这只蚂蚁每一步会随机地向上或者向右走一格,直到它到达(x,y),求蚂蚁走过的期望步数。
对于10%的数据,n,m<=3
对于40%的数据,n,m<=10
对于100%的数据,n,m<=100
只会做40%的数据。把每一个格子看成一个点,点(x, y)的期望步数为0,其他暴力列方程高斯消元即可。
#include <iostream>
#include <cstdio>
#include <cstring>
#include <algorithm>
#define maxn 110
using namespace std;
double a[maxn][maxn];
void Gauss(int n){
for(int i = 1; i <= n; i ++){
for(int j = i; j <= n; j ++){
if(a[j][i]){
for(int k = i; k <= n+1; k ++)
swap(a[j][k], a[i][k]);
for(int k = i+1; k <= n+1; k ++)
a[i][k] /= a[i][i];
a[i][i] = 1;
break;
}
}
if(a[i][i] == 0)continue;
for(int j = 1; j <= n; j ++){
if(!a[j][i] || j == i)continue;
double t = a[j][i] / a[i][i];
for(int k = i; k <= n+1; k ++)
a[j][k] -= a[i][k] * t;
}
}
}
int n, m, x, y;
#define id(i, j) (i-1) * m + j
int main(){
freopen("ant.in", "r", stdin);
freopen("ant.out", "w", stdout);
scanf("%d%d%d%d", &n, &m, &x, &y);
x ++, y ++;
int N = n * m + 1, p;
for(int i = 1; i <= n; i ++){
for(int j = 1; j <= m; j ++){
int now = id(i, j);
a[now][now] = 1;
if(i == x && j == y)continue;
p = i+1; if(p == n+1) p = 1;
a[now][id(p, j)] = -0.5;
p = j+1; if(p == m+1) p = 1;
a[now][id(i, p)] = -0.5;
a[now][N] = 1;
}
}
Gauss(N-1);
printf("%.12lf\n", a[id(1, 1)][N]);
return 0;
}
对于n,m<=10的数据,高斯消元即可。
不妨考虑如何从(x,y)走回(0,0)。

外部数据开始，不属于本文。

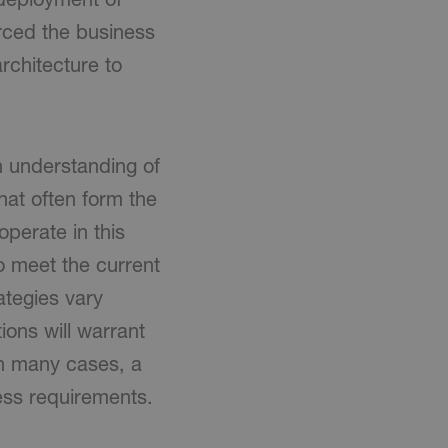
orced the business
rchitecture to
n understanding of
hat often form the
perate in this
o meet the current
ategies vary
ions will warrant
in many cases, a
ess requirements.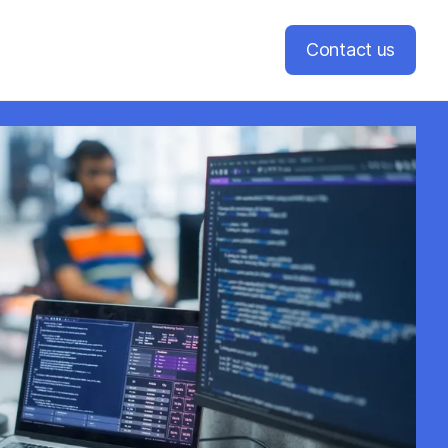
Contact us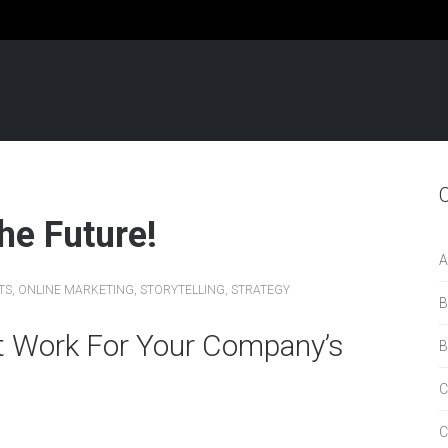
he Future!
A
TS
,
ONLINE MARKETING
,
STORYTELLING
,
STRATEGY
B
t Work For Your Company’s
B
C
C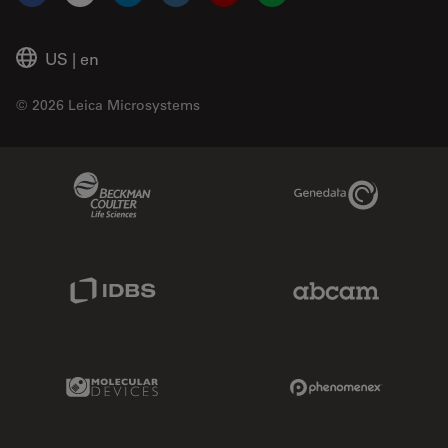
Facebook
X
LinkedIn
Instagram
YouTube
Glassdoor
US
|
en
© 2026 Leica Microsystems
Beckman Coulter Link
Genedata Link
IDBS Link
Abcam Limited
Molecular Devices Link
Phenomenex L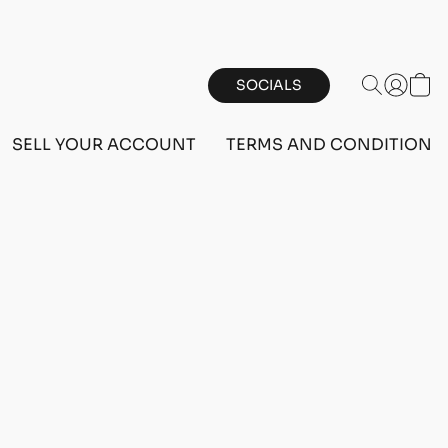
SOCIALS
SELL YOUR ACCOUNT
TERMS AND CONDITIONS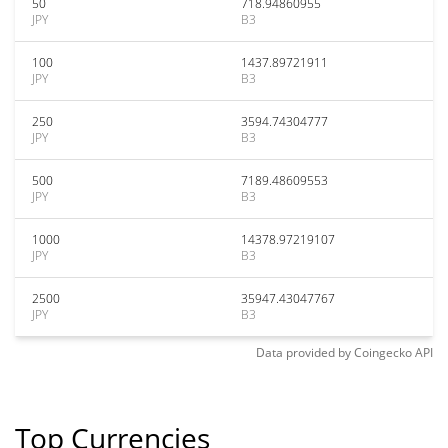
50
718.94860955
JPY
B3
100
1437.89721911
JPY
B3
250
3594.74304777
JPY
B3
500
7189.48609553
JPY
B3
1000
14378.97219107
JPY
B3
2500
35947.43047767
JPY
B3
Data provided by
Coingecko
API
Top Currencies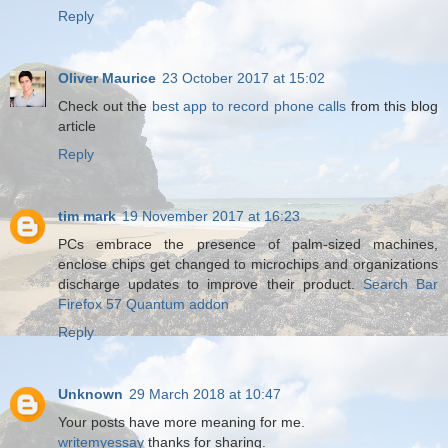
Reply
Oliver Maurice
23 October 2017 at 15:02
Check out the
best app to record phone calls
from this blog
article
Reply
tim mark
19 November 2017 at 16:23
PCs embrace the presence of palm-sized machines,
enclose chips get changed to microchips and organizations
discharge updates to improve their product.
Search Bar
Firefox 57 Quantum addon
Reply
Unknown
29 March 2018 at 10:47
Your posts have more meaning for me.
writemyessay
thanks for sharing.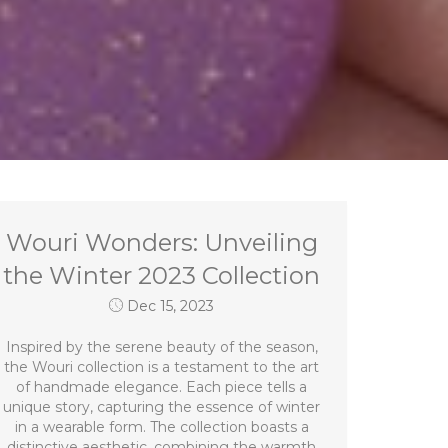
Wouri Wonders: Unveiling
the Winter 2023 Collection
Dec 15, 2023
Inspired by the serene beauty of the season,
the Wouri collection is a testament to the art
of handmade elegance. Each piece tells a
unique story, capturing the essence of winter
in a wearable form. The collection boasts a
distinctive aesthetic, combining the warmth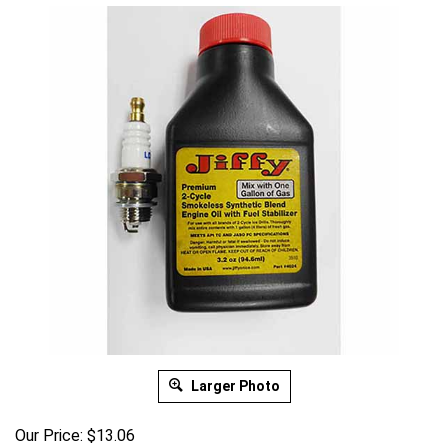
Larger Photo
Our Price:
$
13.06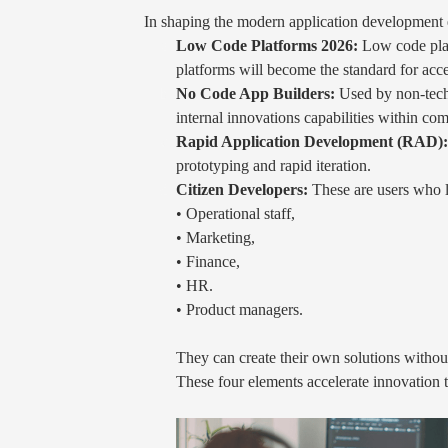
In shaping the modern application development e
Low Code Platforms 2026:
Low code plat
platforms will become the standard for acce
No Code App Builders:
Used by non-techn
internal innovations capabilities within co
Rapid Application Development (RAD):
prototyping and rapid iteration.
Citizen Developers:
These are users who l
• Operational staff,
• Marketing,
• Finance,
• HR.
• Product managers.
They can create their own solutions without
These four elements accelerate innovation t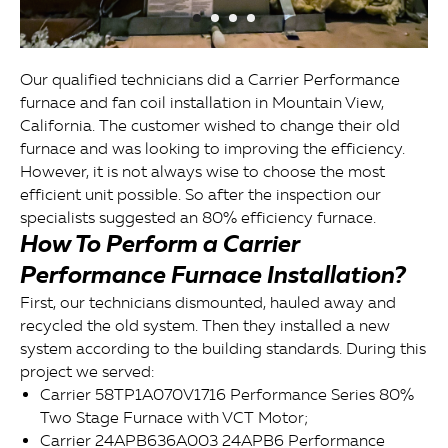
Our qualified technicians did a Carrier Performance
furnace and fan coil installation in Mountain View,
California. The customer wished to change their old
furnace and was looking to improving the efficiency.
However, it is not always wise to choose the most
efficient unit possible. So after the inspection our
specialists suggested an 80% efficiency furnace.
How To Perform a Carrier
Performance Furnace Installation?
First, our technicians dismounted, hauled away and
recycled the old system. Then they installed a new
system according to the building standards. During this
project we served:
Carrier 58TP1A070V1716 Performance Series 80%
Two Stage Furnace with VCT Motor;
Carrier 24APB636A003 24APB6 Performance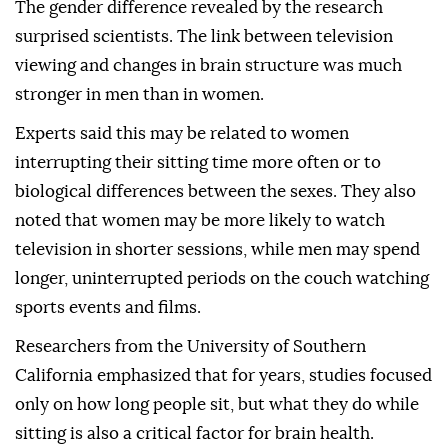
The gender difference revealed by the research
surprised scientists. The link between television
viewing and changes in brain structure was much
stronger in men than in women.
Experts said this may be related to women
interrupting their sitting time more often or to
biological differences between the sexes. They also
noted that women may be more likely to watch
television in shorter sessions, while men may spend
longer, uninterrupted periods on the couch watching
sports events and films.
Researchers from the University of Southern
California emphasized that for years, studies focused
only on how long people sit, but what they do while
sitting is also a critical factor for brain health.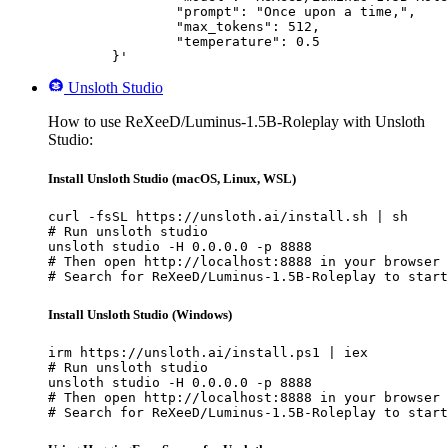
		"prompt": "Once upon a time,",

		"max_tokens": 512,

		"temperature": 0.5

	}'
Unsloth Studio
How to use ReXeeD/Luminus-1.5B-Roleplay with Unsloth
Studio:
Install Unsloth Studio (macOS, Linux, WSL)
curl -fsSL https://unsloth.ai/install.sh | sh

# Run unsloth studio

unsloth studio -H 0.0.0.0 -p 8888

# Then open http://localhost:8888 in your browser

# Search for ReXeeD/Luminus-1.5B-Roleplay to start
Install Unsloth Studio (Windows)
irm https://unsloth.ai/install.ps1 | iex

# Run unsloth studio

unsloth studio -H 0.0.0.0 -p 8888

# Then open http://localhost:8888 in your browser

# Search for ReXeeD/Luminus-1.5B-Roleplay to start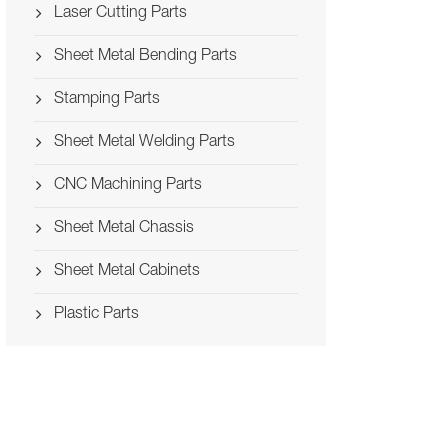
Laser Cutting Parts
Sheet Metal Bending Parts
Stamping Parts
Sheet Metal Welding Parts
CNC Machining Parts
Sheet Metal Chassis
Sheet Metal Cabinets
Plastic Parts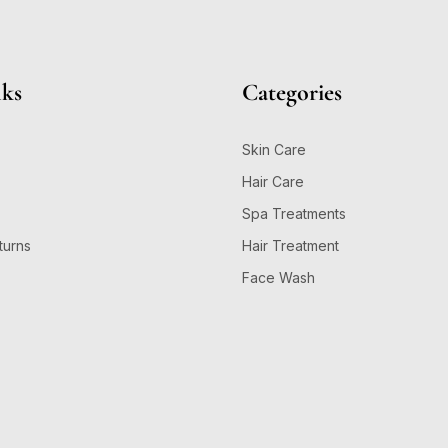
nks
Categories
Skin Care
Hair Care
Spa Treatments
turns
Hair Treatment
Face Wash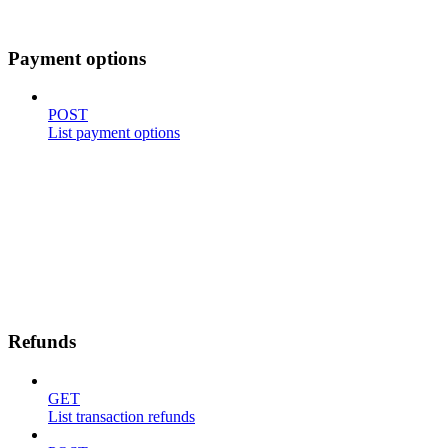
Payment options
POST
List payment options
Refunds
GET
List transaction refunds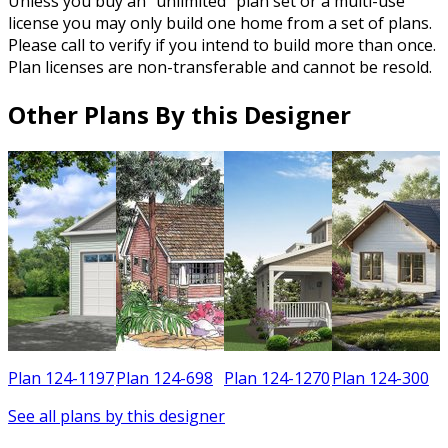
Unless you buy an “unlimited” plan set or a multi-use
license you may only build one home from a set of plans.
Please call to verify if you intend to build more than once.
Plan licenses are non-transferable and cannot be resold.
Other Plans By this Designer
0
Plan 124-1197
Plan 124-698
Plan 124-1270
Plan 124-300
See all plans by this designer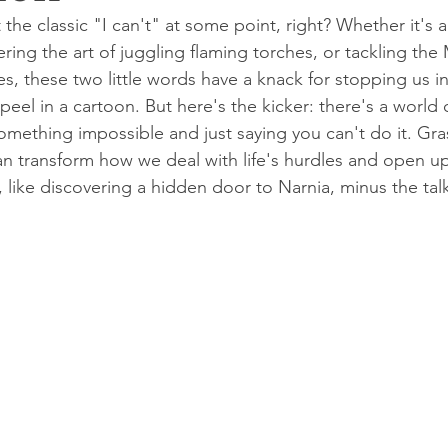
 the classic "I can't" at some point, right? Whether it's 
ring the art of juggling flaming torches, or tackling the
s, these two little words have a knack for stopping us in
peel in a cartoon. But here's the kicker: there's a world 
ething impossible and just saying you can't do it. Grasp
n transform how we deal with life's hurdles and open u
s, like discovering a hidden door to Narnia, minus the tal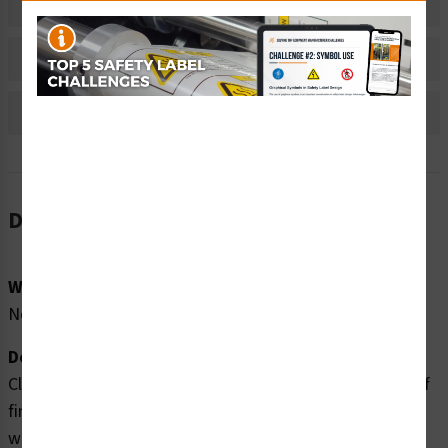
Material Information
Bulk Pricing Information
Reviews
Description
Word Message:
No Word Message
Description:
Clarion Safety Systems brings you high quality cutting of
fingers rotating blades safety labels (ITEM# IS1026-)
which are produced on premium polyester material and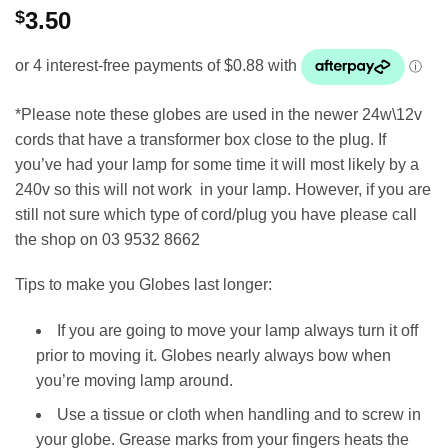
$
3.50
*Please note these globes are used in the newer 24w\12v
cords that have a transformer box close to the plug. If
you’ve had your lamp for some time it will most likely by a
240v so this will not work in your lamp. However, if you are
still not sure which type of cord/plug you have please call
the shop on 03 9532 8662
Tips to make you Globes last longer:
If you are going to move your lamp always turn it off
prior to moving it. Globes nearly always bow when
you’re moving lamp around.
Use a tissue or cloth when handling and to screw in
your globe. Grease marks from your fingers heats the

需要注意到,如果把(i,0),(0,i)一共n+m-1个格子当做未知数,那么剩下的格子就不可能走出环了,所以剩下的格子可以直接用n+m-1个未知数线性表示出来。所以未知数的个数就减少到了O(n+m),然后高斯消元即可
#include <bits/stdc++.h>
#define maxn 210
using namespace std;
int n, m, x, y;
double a[maxn][maxn];
void Gauss(int n){
for(int i = 1; i <= n; i ++){
for(int j = i; j <= n; j ++){
if(a[j][i]){
for(int k = i; k <= n+1; k ++)
swap(a[i][k], a[j][k]);
for(int k = i+1; k <= n+1; k ++)
a[i][k] /= a[i][i];
a[i][i] = 1;
break;
}
}
if(a[i][i] == 0)continue;
for(int j = 1; j <= n; j ++){
if (j == i)continue;
double t = a[j][i] / a[i][i];
for(int k = i; k <= n+1; k ++)
a[j][k] -= a[i][k] * t;
}
}
}
int id[maxn][maxn];
double K[101][101][maxn];
int main(){
freopen("ant.in", "r", stdin);
freopen("ant.out", "w", stdout);
scanf("%d%d%d%d", &n, &m, &x, &y);
int N = n + m - 1;
for(int i = 1; i < n; i ++)
K[i][0][i] = 1;
for(int i = 1; i < m; i ++)
K[0][i][i+n-1] = 1;
for(int i = 1; i < n; i ++)
for(int j = 1; j < m; j ++){
for(int k = 1; k <= N; k ++)
K[i][j][k] = 0.5 * (K[i-1][j][k] + K[i][j-1][k]);
K[i][j][N] ++;
}
for(int i = 1; i < n; i ++){
int u = i;
for(int k = 1; k < N; k ++)
a[u][k] = 0.5 * K[i][m-1][k];
a[u][N] = -1 - 0.5 * K[i][m-1][N];
if(i-1)a[u][u-1] += 0.5;
a[u][u] --;
}
for(int i = 1; i < m; i ++){
int u = i + n - 1;
for(int k = 1; k < N; k ++)
a[u][k] = 0.5 * K[n-1][i][k];
a[u][N] = - 1 - 0.5 * K[n-1][i][N];
if(i-1)a[u][u-1] += 0.5;
a[u][u] --;
}
Gauss(n + m - 2);
a[N][N] = 1;
double ret = 0;
for(int i = 1; i <= N; i ++)
ret += K[x][y][i] * a[i][N];
printf("%.15lf\n", ret);
return 0;
}
给时光以生命,而不是给生命以时光。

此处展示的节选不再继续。